Yes, that's great. Thank you, Harshita. It's been a while since we had questions about that beautiful discovery engine we have. Our medicinal chemistry here is so excellent. I love to tell the world that, and this is another example. So as you know, antibodies are clearly ruling the risk with the PD-1/PD-L1 area as with many of the other checkpoint inhibitors. And for good reasons, these are fairly large protein interactions, and you're right, certain challenges like some of these hydrophobic packets and so on that get in the way of trying to really mediate disruptive interaction with small molecule have been daunting. Our guys have cracked this, at least, at certain levels, and our ultimate goal is to crack it in fact with orally active compounds. And we have made great progress. As you know, we published some data on the 4503 molecule or, at least, presented some at a meeting last autumn.

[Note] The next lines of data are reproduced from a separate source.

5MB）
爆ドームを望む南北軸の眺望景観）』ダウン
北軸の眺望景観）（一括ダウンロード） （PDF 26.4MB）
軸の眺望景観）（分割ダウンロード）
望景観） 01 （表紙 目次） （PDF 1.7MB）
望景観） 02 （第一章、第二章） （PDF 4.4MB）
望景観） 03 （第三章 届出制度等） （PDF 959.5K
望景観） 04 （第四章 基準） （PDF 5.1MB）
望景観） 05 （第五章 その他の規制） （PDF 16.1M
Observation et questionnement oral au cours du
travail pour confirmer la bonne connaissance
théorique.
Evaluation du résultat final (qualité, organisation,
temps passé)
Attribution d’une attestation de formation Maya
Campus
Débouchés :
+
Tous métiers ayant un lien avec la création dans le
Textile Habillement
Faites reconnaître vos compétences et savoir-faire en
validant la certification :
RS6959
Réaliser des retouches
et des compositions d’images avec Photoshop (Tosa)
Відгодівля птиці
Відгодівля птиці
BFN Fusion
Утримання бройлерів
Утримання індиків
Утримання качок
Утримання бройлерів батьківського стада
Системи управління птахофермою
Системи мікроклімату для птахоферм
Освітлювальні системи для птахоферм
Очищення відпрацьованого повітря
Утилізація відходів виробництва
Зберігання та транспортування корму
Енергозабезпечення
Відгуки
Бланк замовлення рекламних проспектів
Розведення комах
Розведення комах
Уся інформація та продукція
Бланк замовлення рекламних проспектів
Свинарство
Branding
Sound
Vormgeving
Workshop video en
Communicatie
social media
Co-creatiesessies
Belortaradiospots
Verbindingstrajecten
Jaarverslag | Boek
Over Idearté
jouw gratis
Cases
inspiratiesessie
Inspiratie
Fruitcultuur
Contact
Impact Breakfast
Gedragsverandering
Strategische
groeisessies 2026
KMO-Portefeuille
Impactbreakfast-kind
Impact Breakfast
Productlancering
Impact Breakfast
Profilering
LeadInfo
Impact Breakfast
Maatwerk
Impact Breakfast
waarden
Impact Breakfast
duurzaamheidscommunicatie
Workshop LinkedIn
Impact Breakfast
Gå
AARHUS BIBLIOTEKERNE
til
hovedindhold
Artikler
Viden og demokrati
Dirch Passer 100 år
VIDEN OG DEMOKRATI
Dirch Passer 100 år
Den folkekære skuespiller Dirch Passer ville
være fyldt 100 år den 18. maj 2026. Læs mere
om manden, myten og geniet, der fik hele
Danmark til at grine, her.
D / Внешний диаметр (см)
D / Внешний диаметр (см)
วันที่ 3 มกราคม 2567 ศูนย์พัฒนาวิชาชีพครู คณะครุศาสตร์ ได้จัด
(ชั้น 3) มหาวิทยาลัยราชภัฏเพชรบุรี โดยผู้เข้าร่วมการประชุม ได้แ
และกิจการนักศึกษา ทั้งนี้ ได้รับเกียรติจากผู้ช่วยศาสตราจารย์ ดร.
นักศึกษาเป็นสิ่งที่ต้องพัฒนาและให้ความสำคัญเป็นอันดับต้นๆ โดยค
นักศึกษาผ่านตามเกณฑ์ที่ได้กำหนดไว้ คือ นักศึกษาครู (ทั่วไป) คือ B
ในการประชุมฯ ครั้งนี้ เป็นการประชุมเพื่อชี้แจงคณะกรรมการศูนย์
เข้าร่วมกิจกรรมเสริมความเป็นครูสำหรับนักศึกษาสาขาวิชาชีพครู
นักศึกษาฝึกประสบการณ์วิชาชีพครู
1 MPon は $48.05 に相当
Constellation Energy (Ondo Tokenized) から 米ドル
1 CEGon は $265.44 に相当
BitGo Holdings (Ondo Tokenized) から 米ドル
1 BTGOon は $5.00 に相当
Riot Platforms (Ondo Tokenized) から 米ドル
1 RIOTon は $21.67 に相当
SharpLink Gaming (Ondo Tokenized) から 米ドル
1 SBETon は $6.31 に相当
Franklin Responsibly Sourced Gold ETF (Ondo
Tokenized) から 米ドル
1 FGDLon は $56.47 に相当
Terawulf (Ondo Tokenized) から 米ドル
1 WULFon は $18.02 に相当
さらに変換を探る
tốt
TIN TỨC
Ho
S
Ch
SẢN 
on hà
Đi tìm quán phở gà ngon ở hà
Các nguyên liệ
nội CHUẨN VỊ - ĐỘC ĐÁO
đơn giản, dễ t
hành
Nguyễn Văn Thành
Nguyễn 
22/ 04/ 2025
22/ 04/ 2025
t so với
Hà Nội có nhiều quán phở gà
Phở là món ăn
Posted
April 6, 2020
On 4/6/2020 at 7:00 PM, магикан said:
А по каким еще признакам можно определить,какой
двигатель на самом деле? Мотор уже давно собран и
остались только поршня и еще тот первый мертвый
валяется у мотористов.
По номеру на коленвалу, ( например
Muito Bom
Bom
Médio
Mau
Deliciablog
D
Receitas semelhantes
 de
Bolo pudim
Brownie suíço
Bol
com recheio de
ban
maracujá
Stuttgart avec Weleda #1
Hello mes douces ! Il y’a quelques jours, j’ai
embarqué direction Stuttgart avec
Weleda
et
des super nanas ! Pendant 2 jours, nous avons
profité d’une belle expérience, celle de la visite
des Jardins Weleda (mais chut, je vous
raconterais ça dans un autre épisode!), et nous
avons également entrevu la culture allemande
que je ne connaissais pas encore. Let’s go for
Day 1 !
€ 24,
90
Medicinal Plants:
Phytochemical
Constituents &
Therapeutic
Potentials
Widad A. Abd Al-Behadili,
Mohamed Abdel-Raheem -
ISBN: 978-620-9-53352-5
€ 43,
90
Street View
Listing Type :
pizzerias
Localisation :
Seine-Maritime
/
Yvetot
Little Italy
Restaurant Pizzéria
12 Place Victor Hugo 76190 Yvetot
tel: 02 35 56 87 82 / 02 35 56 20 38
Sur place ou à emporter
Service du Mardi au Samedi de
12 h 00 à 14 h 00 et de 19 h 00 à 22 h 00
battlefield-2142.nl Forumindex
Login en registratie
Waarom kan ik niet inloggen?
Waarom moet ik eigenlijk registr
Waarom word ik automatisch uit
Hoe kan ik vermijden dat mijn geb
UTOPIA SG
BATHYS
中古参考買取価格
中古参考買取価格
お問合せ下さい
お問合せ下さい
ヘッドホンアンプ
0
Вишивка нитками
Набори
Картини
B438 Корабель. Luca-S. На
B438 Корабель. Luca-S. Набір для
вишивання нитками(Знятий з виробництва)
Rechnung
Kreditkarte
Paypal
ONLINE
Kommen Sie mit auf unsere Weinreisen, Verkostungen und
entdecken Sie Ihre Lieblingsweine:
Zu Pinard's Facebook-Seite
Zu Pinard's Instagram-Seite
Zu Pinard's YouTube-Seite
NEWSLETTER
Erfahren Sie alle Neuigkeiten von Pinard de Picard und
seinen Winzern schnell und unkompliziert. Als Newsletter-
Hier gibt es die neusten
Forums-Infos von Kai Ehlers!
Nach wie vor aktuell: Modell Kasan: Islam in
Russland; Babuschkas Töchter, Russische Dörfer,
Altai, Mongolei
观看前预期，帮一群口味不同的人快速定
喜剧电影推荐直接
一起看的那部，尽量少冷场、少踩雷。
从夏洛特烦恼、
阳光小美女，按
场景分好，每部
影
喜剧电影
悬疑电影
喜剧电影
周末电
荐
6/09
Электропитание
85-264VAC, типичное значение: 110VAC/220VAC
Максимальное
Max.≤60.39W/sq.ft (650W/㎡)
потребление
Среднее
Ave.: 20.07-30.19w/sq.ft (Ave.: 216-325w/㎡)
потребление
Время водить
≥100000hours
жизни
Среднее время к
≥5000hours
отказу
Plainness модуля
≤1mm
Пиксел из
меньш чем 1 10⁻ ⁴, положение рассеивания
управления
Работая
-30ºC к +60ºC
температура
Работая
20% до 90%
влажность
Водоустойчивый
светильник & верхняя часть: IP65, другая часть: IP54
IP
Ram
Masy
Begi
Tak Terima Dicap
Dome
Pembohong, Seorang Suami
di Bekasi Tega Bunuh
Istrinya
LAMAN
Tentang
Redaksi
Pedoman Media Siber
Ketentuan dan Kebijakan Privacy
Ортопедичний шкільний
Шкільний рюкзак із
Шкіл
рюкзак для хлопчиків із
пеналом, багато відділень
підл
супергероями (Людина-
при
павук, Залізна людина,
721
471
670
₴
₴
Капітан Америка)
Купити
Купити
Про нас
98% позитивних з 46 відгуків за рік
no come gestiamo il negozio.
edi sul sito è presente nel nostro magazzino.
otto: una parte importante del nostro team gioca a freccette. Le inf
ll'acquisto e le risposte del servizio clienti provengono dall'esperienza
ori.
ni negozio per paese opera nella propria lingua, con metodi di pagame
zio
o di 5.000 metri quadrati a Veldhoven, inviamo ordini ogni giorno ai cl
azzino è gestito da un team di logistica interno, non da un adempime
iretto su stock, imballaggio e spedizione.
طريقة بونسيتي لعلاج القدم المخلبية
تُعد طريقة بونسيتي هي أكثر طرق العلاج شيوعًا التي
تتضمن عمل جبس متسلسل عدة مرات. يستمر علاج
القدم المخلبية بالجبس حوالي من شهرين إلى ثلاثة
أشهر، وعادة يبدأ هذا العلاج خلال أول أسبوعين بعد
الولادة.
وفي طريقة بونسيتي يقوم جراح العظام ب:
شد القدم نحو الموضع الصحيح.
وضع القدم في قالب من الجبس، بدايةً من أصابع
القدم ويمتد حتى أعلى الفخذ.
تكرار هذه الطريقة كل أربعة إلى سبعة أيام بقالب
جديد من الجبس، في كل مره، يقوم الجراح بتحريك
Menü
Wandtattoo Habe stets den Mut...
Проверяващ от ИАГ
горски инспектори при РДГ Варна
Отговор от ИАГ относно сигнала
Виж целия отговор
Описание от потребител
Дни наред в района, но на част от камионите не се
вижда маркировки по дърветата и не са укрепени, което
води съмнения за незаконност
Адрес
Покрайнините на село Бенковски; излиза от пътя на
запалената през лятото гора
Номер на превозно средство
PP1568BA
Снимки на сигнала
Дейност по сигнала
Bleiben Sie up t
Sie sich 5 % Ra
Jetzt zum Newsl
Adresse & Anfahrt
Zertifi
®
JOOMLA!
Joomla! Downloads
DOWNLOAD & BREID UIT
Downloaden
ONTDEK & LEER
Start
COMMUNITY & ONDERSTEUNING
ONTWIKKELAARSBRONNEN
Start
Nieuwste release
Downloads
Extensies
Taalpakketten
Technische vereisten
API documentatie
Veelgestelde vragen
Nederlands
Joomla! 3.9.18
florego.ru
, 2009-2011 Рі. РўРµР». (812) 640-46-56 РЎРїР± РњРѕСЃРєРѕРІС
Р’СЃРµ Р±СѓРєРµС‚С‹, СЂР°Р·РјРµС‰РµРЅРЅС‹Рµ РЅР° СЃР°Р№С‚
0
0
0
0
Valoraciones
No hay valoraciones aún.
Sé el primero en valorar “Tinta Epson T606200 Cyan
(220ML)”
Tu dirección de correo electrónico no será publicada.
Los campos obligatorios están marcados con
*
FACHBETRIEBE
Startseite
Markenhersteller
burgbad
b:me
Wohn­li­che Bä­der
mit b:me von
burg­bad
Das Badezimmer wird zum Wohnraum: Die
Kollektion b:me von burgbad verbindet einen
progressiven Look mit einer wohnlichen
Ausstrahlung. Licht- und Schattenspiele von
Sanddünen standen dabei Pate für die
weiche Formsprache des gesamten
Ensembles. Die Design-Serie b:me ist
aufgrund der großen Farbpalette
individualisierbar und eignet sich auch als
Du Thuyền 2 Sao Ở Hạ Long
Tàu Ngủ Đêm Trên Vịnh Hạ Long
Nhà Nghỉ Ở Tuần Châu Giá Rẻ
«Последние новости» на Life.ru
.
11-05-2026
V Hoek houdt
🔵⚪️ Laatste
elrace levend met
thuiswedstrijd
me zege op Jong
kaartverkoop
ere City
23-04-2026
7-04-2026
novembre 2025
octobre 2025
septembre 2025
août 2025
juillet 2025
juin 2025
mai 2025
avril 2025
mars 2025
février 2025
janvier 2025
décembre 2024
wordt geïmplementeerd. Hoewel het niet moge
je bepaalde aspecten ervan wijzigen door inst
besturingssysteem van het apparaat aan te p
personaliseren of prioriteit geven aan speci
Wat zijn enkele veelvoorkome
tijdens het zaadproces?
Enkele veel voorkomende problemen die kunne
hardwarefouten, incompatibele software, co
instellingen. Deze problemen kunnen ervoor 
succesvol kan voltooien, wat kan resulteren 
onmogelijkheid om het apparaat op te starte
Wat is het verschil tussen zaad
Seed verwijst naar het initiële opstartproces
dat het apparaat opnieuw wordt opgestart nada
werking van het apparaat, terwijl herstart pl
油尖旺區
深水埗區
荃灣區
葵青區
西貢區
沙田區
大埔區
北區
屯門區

I think it was very well received and certainly got a lot of people interested. And now we've even take – we've taken some steps further. We hope to be able to talk about those this year. Ultimately, as a business, we’ll probably need to take forward some of these oncology assets in the context of a partnership for a variety of reasons. We're still fairly focused in terms of size obviously and focused on inflammatory disease. But this is really a thrilling set of developments here. And if one could truly get useful small molecules, and frankly 4503 is pretty good molecule, but I think we've got even some better ones now. Clearly some of the liabilities of protein-based checkpoint inhibitors might be overcome. And as you well know, as good as the checkpoint inhibitors are right now, they have liabilities or difficult to…

Harshita Polishetty

Analyst

Great. Thanks, Tom. That's very helpful, and once again congrats on the progress.

Thomas Schall

President

Thank you so much, Harshita.

Operator

Operator

Thank you. At this time, I'm showing no further questions. I'd like to turn the call back over to Tom Schall for any closing remarks.

Thomas Schall

President

Well, I just want to thank everyone for joining our call today. The discussion was very, very interesting and the questions were insightful, and I really look forward to updating you further as we go forward and then in weeks to come, and I very much look forward to talking with you at minimum at the next quarterly call. Thank you very much and have a great afternoon and evening.

Operator

Operator

Thank you. Ladies and gentlemen, this does conclude today's conference. Thank you for your participation and have a wonderful day. You may all disconnect.